Worryingly, on Saturday, the Basij militia is reported to have attacked the Saudi consulate in the northern Iranian town of Mashhad. The Hezbollah chief also weighed in on Saturday by likening the Khalifa family to the Mubarak or Gaddafi families and called on his Bahrain "brothers to resist in defending your rights." He also added for good measure that "your blood and wounds will defeat the tyrants." The Bahrain government reacted angrily, called Nasrallah’s speech a "terrorist speech" and warned the Lebanese government that it would hold it responsible for such statements "which would undoubtedly impact on bilateral relations."
The situation in Bahrain may well be providing Iran the opportunity to influence the emerging new regional order, which it has not been instrumental in creating or shaping till now.
The Bahrain crisis is also showing the limits of U.S. influence and power in a region vital to American interests. The Obama administration’s calls to speed up political reforms and its more recent condemnation of the crackdown have fallen on deaf ears in Manama. Instead, King Hamad has sought counsel or been influenced by Bahrain’s big brother, Saudi Arabia. For their part, the Saudis, increasingly upset with Washington, have warned both the United States and Iran not to interfere in Bahrain’s affairs. We really are in unchartered territory.
Bahrain represents the clearest indication of a rupture in Saudi-US relations. As both struggle to manage the sweeping changes in the region, they seem to be on starkly different paths. Saudi Arabia, in particular, may have already determined that the US, especially President Obama, cannot be relied upon to safeguard well-established mutual interests in the region, including the protection of the Kingdom and the House of Saud itself. If this is the case, U.S. influence on Saudi Arabia may be nose-diving at a time when it is most needed. As the region enters a period of prolonged instability, increasingly sharp disagreements between the United States and Saudi Arabia may well be the biggest casualty of the Bahrain crisis.

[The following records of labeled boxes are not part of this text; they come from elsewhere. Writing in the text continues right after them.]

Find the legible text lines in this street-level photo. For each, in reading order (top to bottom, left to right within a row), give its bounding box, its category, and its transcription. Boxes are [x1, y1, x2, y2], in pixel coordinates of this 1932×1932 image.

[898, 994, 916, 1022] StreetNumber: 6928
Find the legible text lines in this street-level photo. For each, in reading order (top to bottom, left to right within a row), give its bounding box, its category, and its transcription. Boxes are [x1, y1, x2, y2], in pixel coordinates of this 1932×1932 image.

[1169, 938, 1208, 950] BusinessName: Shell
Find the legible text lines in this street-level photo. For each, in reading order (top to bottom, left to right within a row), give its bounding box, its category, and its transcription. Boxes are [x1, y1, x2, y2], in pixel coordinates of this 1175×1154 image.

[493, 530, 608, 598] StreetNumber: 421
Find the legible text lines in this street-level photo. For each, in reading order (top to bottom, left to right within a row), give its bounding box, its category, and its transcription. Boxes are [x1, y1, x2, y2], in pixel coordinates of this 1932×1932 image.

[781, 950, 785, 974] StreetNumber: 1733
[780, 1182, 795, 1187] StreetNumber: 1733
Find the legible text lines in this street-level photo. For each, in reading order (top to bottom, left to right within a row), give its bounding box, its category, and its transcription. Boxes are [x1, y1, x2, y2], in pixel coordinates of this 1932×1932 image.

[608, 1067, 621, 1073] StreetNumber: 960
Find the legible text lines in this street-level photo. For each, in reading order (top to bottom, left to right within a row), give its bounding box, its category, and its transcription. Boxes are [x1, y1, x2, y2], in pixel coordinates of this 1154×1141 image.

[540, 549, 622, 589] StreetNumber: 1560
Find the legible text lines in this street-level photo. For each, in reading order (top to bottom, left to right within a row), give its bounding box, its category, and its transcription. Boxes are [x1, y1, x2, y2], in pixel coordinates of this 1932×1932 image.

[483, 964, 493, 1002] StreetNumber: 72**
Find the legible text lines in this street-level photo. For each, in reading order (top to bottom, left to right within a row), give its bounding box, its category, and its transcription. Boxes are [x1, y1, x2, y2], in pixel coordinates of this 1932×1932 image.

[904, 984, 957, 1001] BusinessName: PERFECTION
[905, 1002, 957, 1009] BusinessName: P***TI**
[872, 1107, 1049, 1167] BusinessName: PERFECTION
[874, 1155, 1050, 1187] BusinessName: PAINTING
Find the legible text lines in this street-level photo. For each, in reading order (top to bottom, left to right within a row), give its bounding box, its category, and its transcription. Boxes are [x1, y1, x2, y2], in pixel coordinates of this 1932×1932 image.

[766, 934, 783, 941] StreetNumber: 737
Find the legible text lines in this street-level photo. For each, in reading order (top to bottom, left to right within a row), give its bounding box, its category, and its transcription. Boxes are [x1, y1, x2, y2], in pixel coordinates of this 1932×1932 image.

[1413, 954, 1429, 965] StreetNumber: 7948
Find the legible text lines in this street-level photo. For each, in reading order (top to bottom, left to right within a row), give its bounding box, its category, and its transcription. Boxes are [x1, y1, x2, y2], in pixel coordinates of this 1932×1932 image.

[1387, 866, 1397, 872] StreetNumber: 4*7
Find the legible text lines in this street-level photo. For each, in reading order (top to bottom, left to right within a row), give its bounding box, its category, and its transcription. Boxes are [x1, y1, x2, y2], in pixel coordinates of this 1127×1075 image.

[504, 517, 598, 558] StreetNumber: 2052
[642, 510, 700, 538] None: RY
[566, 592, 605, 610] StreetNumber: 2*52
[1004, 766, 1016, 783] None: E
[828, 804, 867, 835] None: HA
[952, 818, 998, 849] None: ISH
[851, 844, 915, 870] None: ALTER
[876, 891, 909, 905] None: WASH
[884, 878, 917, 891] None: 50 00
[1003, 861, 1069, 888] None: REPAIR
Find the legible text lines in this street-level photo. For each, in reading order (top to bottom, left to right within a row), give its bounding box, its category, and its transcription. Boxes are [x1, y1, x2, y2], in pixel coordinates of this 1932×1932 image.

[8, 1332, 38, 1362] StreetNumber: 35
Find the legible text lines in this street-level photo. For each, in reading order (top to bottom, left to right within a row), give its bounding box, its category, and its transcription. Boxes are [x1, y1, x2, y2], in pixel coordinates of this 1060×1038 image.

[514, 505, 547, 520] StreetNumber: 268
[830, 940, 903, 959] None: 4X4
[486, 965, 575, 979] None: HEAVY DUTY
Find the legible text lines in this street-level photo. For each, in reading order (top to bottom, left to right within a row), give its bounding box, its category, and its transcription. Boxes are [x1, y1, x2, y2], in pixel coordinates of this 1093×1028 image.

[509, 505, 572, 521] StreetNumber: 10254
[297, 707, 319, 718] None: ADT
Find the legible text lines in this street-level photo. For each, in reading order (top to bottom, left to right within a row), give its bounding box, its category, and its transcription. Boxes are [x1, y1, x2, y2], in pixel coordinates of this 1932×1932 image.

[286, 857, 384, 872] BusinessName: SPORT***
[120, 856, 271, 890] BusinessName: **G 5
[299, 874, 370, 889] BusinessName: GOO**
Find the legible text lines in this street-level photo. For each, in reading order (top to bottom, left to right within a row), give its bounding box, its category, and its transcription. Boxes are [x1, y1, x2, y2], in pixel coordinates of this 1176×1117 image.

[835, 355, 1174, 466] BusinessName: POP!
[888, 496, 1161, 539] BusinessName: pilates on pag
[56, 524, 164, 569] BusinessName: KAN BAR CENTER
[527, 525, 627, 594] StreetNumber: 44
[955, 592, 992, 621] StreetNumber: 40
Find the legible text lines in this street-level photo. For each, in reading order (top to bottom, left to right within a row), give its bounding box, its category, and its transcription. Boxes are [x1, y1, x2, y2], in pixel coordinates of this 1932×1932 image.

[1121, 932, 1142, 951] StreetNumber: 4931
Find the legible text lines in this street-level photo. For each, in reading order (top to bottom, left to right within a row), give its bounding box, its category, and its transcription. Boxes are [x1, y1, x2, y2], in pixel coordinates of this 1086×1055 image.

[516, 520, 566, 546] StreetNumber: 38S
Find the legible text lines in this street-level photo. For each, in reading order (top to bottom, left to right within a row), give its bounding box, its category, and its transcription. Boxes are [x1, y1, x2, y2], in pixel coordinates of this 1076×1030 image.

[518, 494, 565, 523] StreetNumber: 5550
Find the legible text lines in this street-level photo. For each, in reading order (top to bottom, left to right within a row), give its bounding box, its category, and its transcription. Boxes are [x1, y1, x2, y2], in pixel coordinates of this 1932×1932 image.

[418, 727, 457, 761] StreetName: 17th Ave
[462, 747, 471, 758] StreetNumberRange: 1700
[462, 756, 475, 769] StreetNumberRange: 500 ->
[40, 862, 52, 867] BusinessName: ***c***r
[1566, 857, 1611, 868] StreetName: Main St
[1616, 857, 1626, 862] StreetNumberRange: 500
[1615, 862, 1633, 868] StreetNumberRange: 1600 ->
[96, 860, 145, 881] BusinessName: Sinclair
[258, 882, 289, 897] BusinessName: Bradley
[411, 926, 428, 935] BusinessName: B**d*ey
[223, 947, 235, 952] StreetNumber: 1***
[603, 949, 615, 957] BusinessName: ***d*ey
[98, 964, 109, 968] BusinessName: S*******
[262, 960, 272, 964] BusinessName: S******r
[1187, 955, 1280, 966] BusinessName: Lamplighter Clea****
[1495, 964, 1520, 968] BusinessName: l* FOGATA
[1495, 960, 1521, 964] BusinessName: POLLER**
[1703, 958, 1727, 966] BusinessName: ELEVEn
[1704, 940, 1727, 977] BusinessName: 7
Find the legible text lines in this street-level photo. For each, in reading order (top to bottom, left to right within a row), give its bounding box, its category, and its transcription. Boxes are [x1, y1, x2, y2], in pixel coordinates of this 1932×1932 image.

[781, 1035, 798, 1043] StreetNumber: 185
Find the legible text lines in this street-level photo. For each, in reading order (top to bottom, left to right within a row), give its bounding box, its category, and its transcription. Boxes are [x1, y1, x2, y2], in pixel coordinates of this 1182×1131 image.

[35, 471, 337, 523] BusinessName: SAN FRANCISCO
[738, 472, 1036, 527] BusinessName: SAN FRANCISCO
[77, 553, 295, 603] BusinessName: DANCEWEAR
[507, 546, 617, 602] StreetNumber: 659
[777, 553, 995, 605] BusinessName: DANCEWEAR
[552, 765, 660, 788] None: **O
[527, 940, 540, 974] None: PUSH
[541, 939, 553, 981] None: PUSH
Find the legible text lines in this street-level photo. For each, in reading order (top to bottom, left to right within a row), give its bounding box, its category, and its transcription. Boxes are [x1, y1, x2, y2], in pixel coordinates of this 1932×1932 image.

This could result in Saudi ambivalence about raising its own output to keeping oil prices down — something which would have a direct effect on gas prices in the US and internationally. More notably, Saudi leadership may make the GCC less reliant on US leadership and diminish further US influence and power in the region. Nevertheless, the United States, Europe, and others in the region must not falter in their calls to end the crackdown and pursue a political solution to the Bahrain crisis. Only a political solution can halt Bahrain’s slide to civil war and avert a greater regional fallout.
The path to such a solution can be achieved in two steps: firstly by establishing a truce based on the ending of opposition protests, the release of all opposition leaders and activists, and the withdrawal from Bahrain of all GCC forces. Secondly, a time-bound national dialogue of two months should be possible based on the principles of enhancing political representation and accountability and the sharing of power. This dialogue should also serve as the basis for talks aimed at achieving the far-reaching goal of a "constitutional or parliamentary monarchy" in the country. It is a goal that King Hamad has previously set and which the mainstream opposition parties are demanding. It is now time to put aside sectarian concerns and deep seated existential fears and get on with the job of achieving this for the future of Bahrain, the Gulf region, and the entire Middle East.
Salman Shaikh is Director of the Brookings Institution’s Doha Center and Fellow at the Saban Center for Middle East Policy. Shaikh previously served as the Special Assistant for the Middle East and Asia to the United Nations Under-Secretary-General for Political Affairs and as an adviser to former UN Secretary-General Kofi Annan.